◆ Reading passage ◆

= Beginning of Section =

Jim "Bones" Mackay (born May 8, 1965) is an American golf caddie and golf commentator. For 25 years, he was the caddie for Phil Mickelson. His nickname, "Bones", was created in 1990 when PGA Tour player Fred Couples couldn't remember the name of the 6-foot 4-inch Mackay.

Mackay was born in Redhill, Surrey, England; his family moved to New Smyrna Beach, Florida, when he was seven years old. He played golf for Columbus College in Georgia, followed by a job in the pro shop and bag room at Columbus' Green Island Country Club. There he met and began to caddie for Larry Mize and later Scott Simpson and Curtis Strange, before being hired by Mickelson in 1992, at the start of Mickelson's PGA career.

Of their long and close relationship, Mickelson has been quoted as saying "Bones is the only guy on the golf course that wants me to play well, so why am I going to sit there and berate him and treat him poorly? He's the only guy trying to work his tail off for me."

Mackay had both knees replaced in October 2016. On June 20, 2017, it was announced that Phil and "Bones" were mutually parting ways. Having been on Mickelson's bag since 1992, he had caddied for him in all but one of his major championships: the 2004 Masters, the 2005 PGA, the 2006 Masters, the 2010 Masters, and the 2013 Open Championship.

= End of Section =

(Transcribed page contents)
= Beginning of Section =

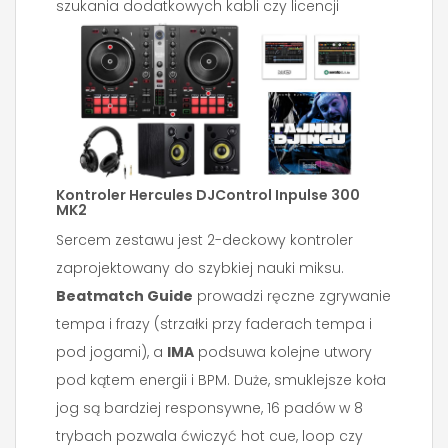
szukania dodatkowych kabli czy licencji
Kontroler Hercules DJControl Inpulse 300
MK2
Sercem zestawu jest 2-deckowy kontroler
zaprojektowany do szybkiej nauki miksu.
Beatmatch Guide
prowadzi ręczne zgrywanie
tempa i frazy (strzałki przy faderach tempa i
pod jogami), a
IMA
podsuwa kolejne utwory
pod kątem energii i BPM. Duże, smuklejsze koła
jog są bardziej responsywne, 16 padów w 8
trybach pozwala ćwiczyć hot cue, loop czy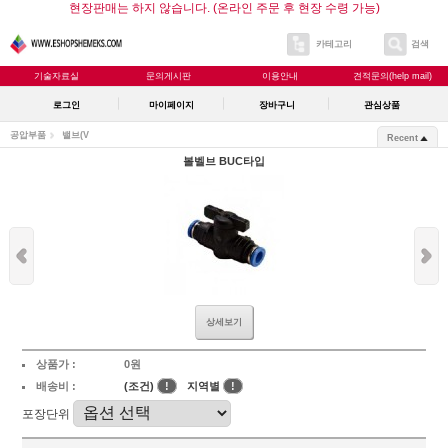
현장판매는 하지 않습니다. (온라인 주문 후 현장 수령 가능)
카테고리
검색
기술자료실
문의게시판
이용안내
견적문의(help mail)
로그인
마이페이지
장바구니
관심상품
공압부품
밸브(V
Recent
볼벨브 BUC타입
상세보기
상품가 :
0원
배송비 :
(조건)
!
지역별
!
포장단위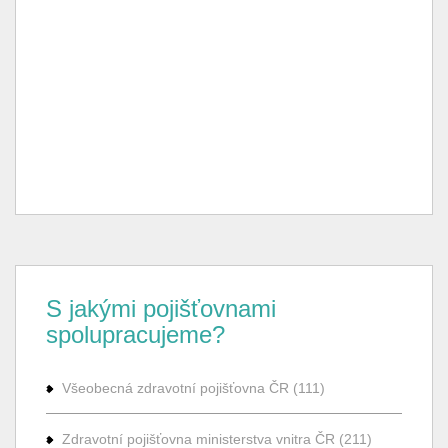
S jakými pojišťovnami
spolupracujeme?
Všeobecná zdravotní pojišťovna ČR (111)
Zdravotní pojišťovna ministerstva vnitra ČR (211)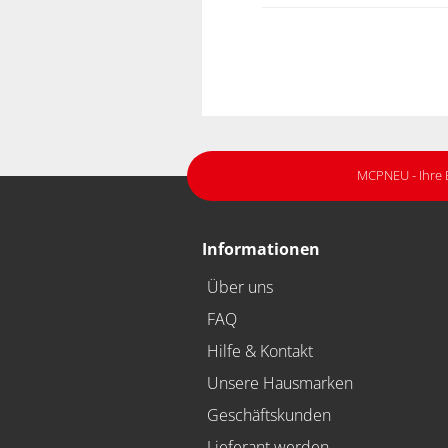
MCPNEU - Ihre 
Informationen
Über uns
FAQ
Hilfe & Kontakt
Unsere Hausmarken
Geschäftskunden
Lieferant werden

= End of Section =

◆ Work instruction ◆
In the passage about Jim Mackay, copy everything from "Mackay was born" down to "Mickelson's PGA career.", word for word.

◆ Result of the task ◆
Mackay was born in Redhill, Surrey, England; his family moved to New Smyrna Beach, Florida, when he was seven years old. He played golf for Columbus College in Georgia, followed by a job in the pro shop and bag room at Columbus' Green Island Country Club. There he met and began to caddie for Larry Mize and later Scott Simpson and Curtis Strange, before being hired by Mickelson in 1992, at the start of Mickelson's PGA career.